___ TEXTO DE LEITURA ___
Russos mais europeus
De Talin a São Petersburgo distam pouco mais de 300 quilómetros, uma proximidade que não significa semelhança. “Sinto-me russo”, admite Roman. “Os estónios e os russos são muito diferentes. É como os europeus e os chineses.” No país olha-se para as movimentações russas no Leste da Ucrânia com alguma preocupação, algo que Roman rejeita. Primeiro, considera que “há muita informação falsa” a circular no que toca à Crimeia, que, sublinha, “não foi ocupada ou invadida”, tudo foi “aceite”. Segundo, duvida que algo semelhante alguma vez pudesse acontecer na Estónia e também não o deseja. “Se a Estónia se tornasse russa, os estónios ficariam como nós [russos] estamos agora.” No entanto, ele, que nunca viveu na União Soviética (a Estónia recuperou a independência em 1991, depois de 52 anos de ocupação), não poupa elogios à economia desse tempo, ao poder da indústria que empregava tanta gente. Replica, talvez, tudo o que ouviu ao longo de 20 anos de vida. Por isso, se pudesse escolher, a decisão não seria Estónia, União Europeia ou Rússia: “Preferia estar na URSS.”
Uma posição bastante “incomum” dentro desta comunidade minoritária, afiança Andrei Lossitski, 27 anos, filho de pai russo e mãe estónia, criado, como Roman, num ambiente russo. “Sinto-me russo”, diz, em entrevista via Skype. “Mas um russo a viver na Estónia”. E isso é diferente? Sim. “Porque toda a minha infância foi no meio de pessoas russas, a brincar com crianças russas. Tive vizinhos russos, amigos russos, colegas russos. Estudei numa escola para russos.” O que não significa que Andrei, que foi à Rússia uma única vez com apenas cinco anos, se renda ao país. “Eu não estou a dizer que adoro o Putin, até porque não estou por dentro da política. Não quero mudar-me para a Rússia, viver lá, tocar balalaika e beber vodka.”
___
* INSTRUÇÃO A: Reescreva as entradas a partir do início até à linha que contém "levels: levels [0, 0.435, 0.917]", inclusive, trocando "photo" por "image" e mantendo tudo o resto inalterado.
___ LISTAGEM DE DADOS ___
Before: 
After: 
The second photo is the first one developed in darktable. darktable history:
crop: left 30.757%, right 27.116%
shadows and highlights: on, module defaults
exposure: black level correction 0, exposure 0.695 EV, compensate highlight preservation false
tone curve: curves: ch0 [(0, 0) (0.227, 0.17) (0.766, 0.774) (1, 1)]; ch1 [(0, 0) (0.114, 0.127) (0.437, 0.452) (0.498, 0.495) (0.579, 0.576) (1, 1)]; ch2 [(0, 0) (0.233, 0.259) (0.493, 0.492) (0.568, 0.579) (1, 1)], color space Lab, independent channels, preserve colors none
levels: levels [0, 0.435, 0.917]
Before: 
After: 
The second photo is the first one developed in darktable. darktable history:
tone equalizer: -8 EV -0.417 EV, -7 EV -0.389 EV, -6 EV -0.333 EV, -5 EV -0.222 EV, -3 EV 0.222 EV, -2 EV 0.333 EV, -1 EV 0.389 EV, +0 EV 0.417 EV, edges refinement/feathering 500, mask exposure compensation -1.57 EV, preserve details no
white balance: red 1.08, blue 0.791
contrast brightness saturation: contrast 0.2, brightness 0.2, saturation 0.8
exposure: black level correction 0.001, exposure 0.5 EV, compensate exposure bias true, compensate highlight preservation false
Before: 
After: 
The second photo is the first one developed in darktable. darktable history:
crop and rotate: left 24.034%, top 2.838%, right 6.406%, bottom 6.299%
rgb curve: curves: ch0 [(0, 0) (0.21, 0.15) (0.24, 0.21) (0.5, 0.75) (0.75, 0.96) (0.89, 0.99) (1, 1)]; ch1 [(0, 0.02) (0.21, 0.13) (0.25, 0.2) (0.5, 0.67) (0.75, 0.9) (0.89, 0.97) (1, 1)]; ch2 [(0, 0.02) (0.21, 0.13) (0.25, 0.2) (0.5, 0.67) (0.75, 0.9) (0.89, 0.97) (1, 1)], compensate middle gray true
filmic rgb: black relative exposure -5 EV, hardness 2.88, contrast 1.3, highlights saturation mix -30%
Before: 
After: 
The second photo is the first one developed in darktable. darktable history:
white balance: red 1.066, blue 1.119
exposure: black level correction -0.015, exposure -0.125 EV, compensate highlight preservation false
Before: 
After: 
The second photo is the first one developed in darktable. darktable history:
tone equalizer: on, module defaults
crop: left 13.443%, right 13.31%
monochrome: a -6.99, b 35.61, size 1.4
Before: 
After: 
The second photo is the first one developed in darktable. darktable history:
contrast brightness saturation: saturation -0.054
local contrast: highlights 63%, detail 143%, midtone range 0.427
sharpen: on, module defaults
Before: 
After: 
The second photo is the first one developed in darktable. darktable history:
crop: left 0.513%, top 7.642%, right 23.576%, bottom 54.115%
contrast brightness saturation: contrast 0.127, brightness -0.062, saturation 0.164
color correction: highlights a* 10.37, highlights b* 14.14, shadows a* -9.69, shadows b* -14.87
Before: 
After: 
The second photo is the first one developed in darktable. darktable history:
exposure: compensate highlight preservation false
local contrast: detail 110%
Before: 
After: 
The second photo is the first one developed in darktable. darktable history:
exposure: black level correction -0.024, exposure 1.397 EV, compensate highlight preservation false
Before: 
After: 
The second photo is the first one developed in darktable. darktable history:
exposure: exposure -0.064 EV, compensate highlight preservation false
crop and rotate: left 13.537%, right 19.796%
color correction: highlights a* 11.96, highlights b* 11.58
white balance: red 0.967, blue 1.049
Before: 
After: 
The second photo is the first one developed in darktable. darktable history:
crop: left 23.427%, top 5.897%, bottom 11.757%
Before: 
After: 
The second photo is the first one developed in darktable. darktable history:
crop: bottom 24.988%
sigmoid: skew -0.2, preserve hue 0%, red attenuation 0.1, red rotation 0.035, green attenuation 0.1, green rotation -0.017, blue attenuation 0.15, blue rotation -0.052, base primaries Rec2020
___
* INSTRUÇÃO B: Segundo o texto de leitura, que distância separa Talin de São Petersburgo?

* RESOLUÇÃO A:
Before: 
After: 
The second image is the first one developed in darktable. darktable history:
crop: left 30.757%, right 27.116%
shadows and highlights: on, module defaults
exposure: black level correction 0, exposure 0.695 EV, compensate highlight preservation false
tone curve: curves: ch0 [(0, 0) (0.227, 0.17) (0.766, 0.774) (1, 1)]; ch1 [(0, 0) (0.114, 0.127) (0.437, 0.452) (0.498, 0.495) (0.579, 0.576) (1, 1)]; ch2 [(0, 0) (0.233, 0.259) (0.493, 0.492) (0.568, 0.579) (1, 1)], color space Lab, independent channels, preserve colors none
levels: levels [0, 0.435, 0.917]

* RESOLUÇÃO B: Pouco mais de 300 quilómetros.